I quite enjoy looking at history and world events through unorthodox means, particularly when I had not thought to do so myself. Tom Standage does a masterful job at creating this perspective and fills this book with a great deal of information that can be interpreted in many ways. While I only skimmed the surface of his discussions in the paragraph above, the fact that six mere beverages can truly tell so much about how humans have evolved over time is amazing. Standage uses concrete examples to substantiate his arguments and keeps the discussion interesting at all turns. He has little concern about offending, as he speaks openly and frankly at every turn. His attention to detail is like few other books I have read in the past and the fact that topics flow so easily makes the book even more interesting. With twelve strong chapters (two on each beverage), Standage explores the history of the beverage and then discusses its social, political, and economic impact on the world.
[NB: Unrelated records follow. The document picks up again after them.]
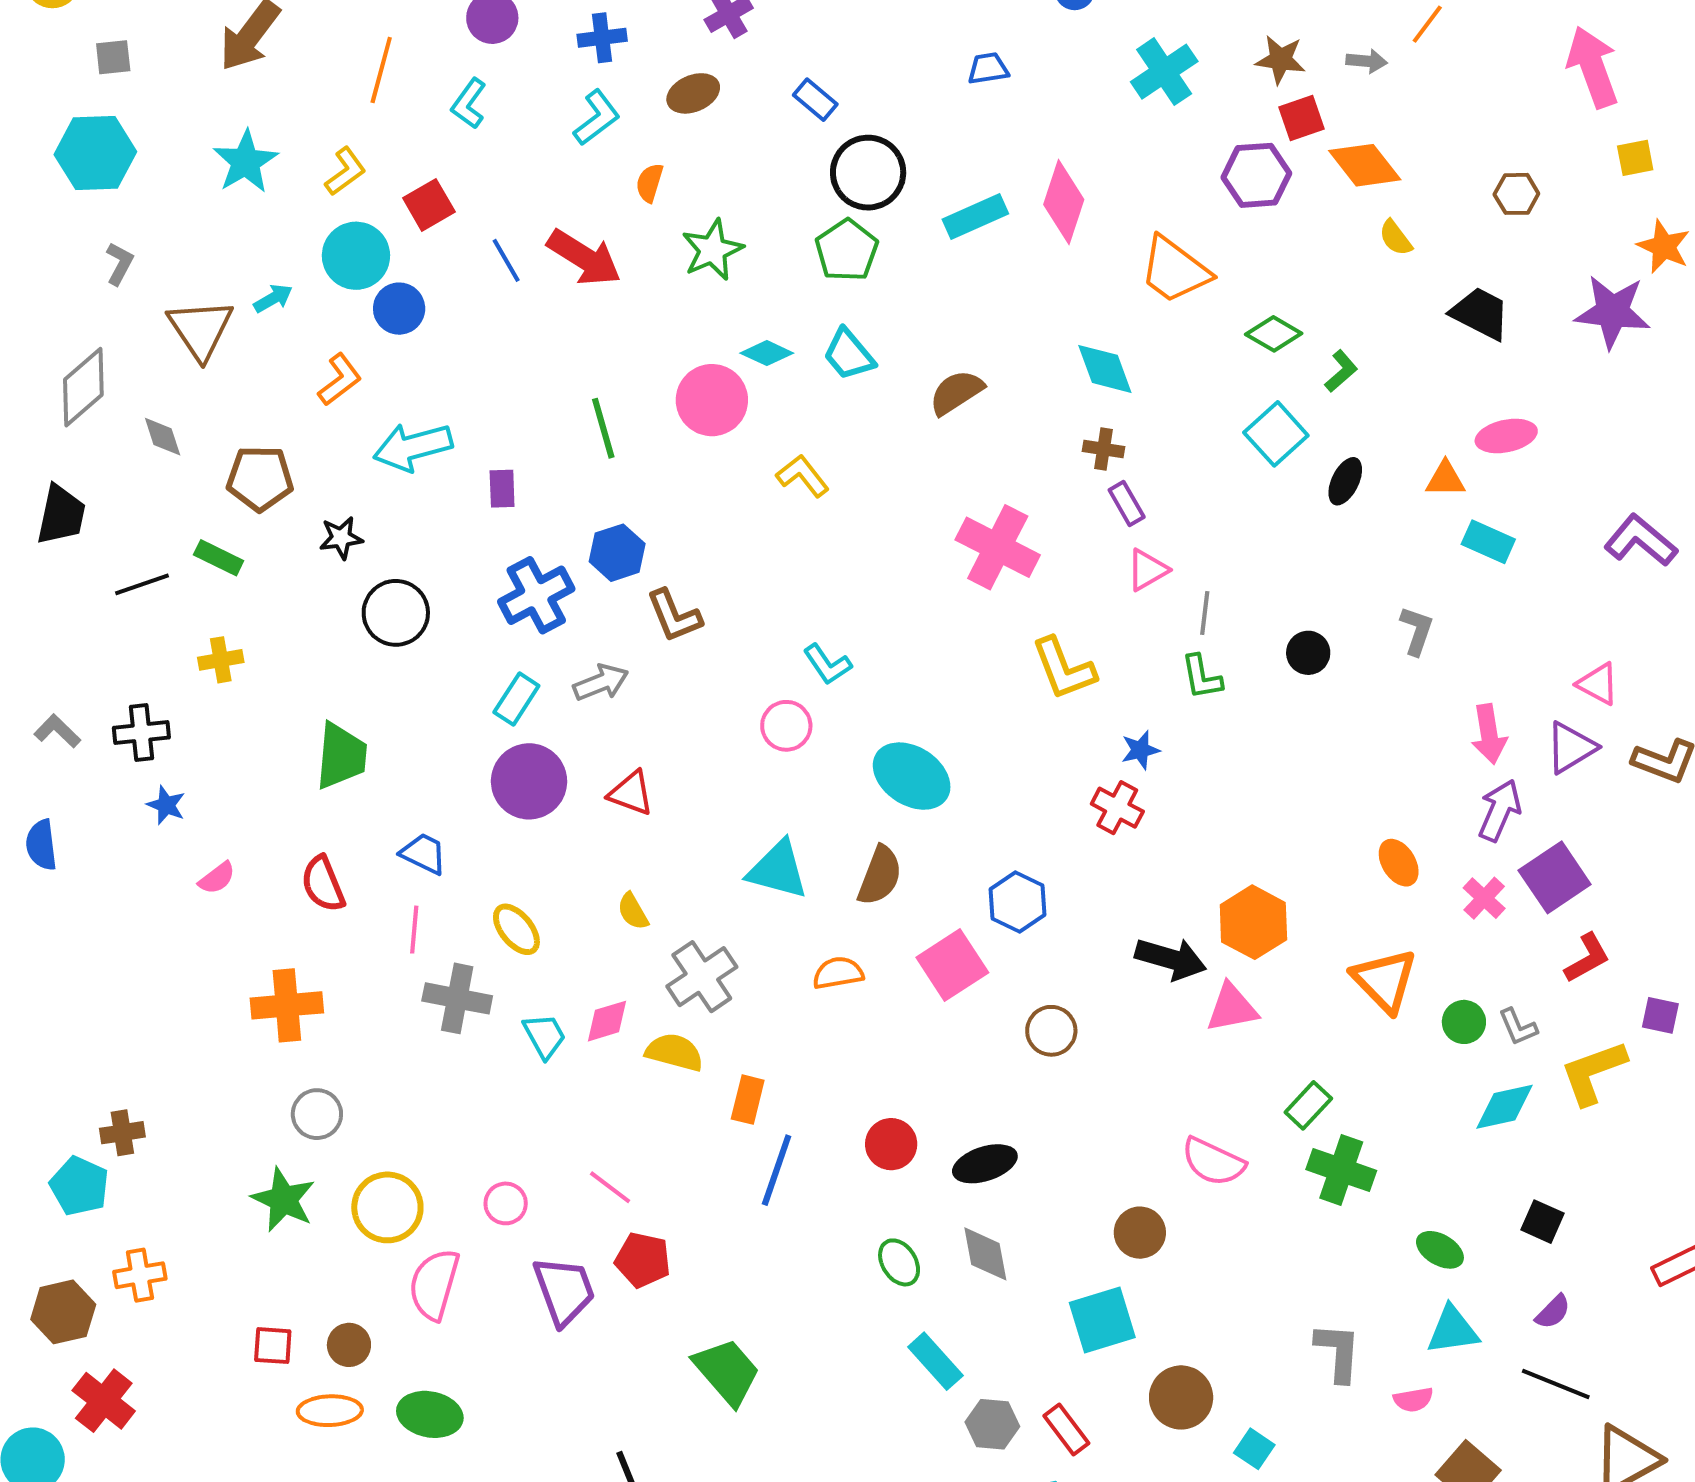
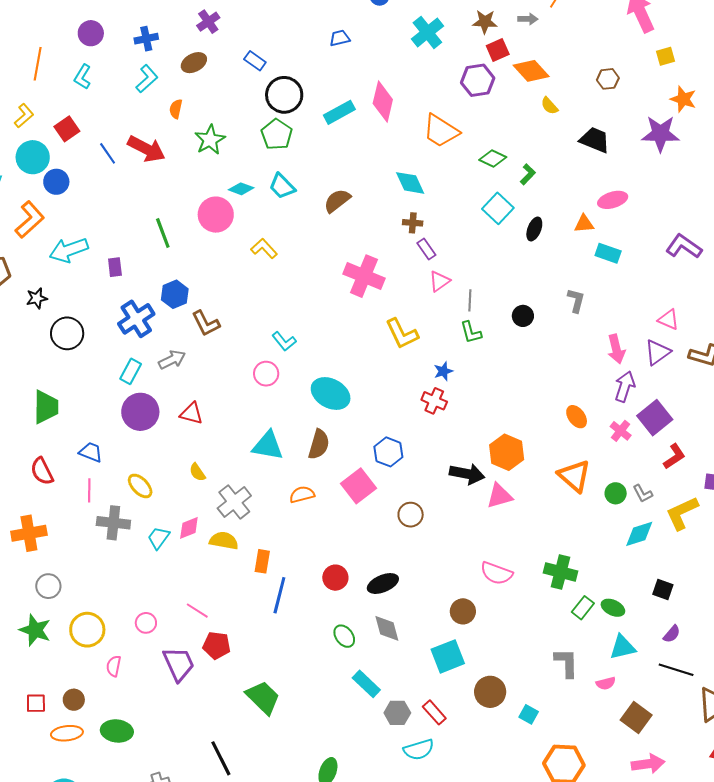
orange L-shape: (340, 380) -> (30, 220), size x1.4
cyan trapezoid: (545, 1036) -> (158, 538), turned -110
green rectangle: (1308, 1105) -> (583, 608), moved
pink semicircle: (434, 1284) -> (114, 666), size x0.6

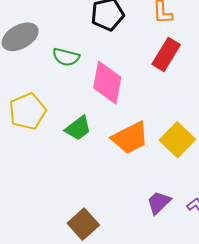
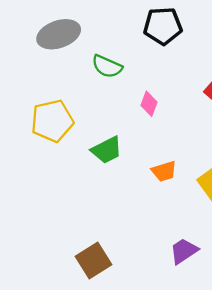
pink diamond: (107, 83) -> (149, 104), size x0.5
orange trapezoid: (130, 138) -> (164, 171), size x0.6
This permits the reader to better understand his arguments and almost demands taking a step back to see how the pieces all come together. I am pleasantly surprised about how ensconced I was with the arguments presented and can only hope that his other works on the subject of world history are just as captivating. Now then, I need a Guinness to synthesise some of what I read… or maybe a dark roast coffee…. no, a strong tea! Well, while I decide, go find this book and see what you think for yourself.

Kudos, Mr. Standage, for an amazing read. I can only hope other adventurous readers take the time and enjoy this as much as I have.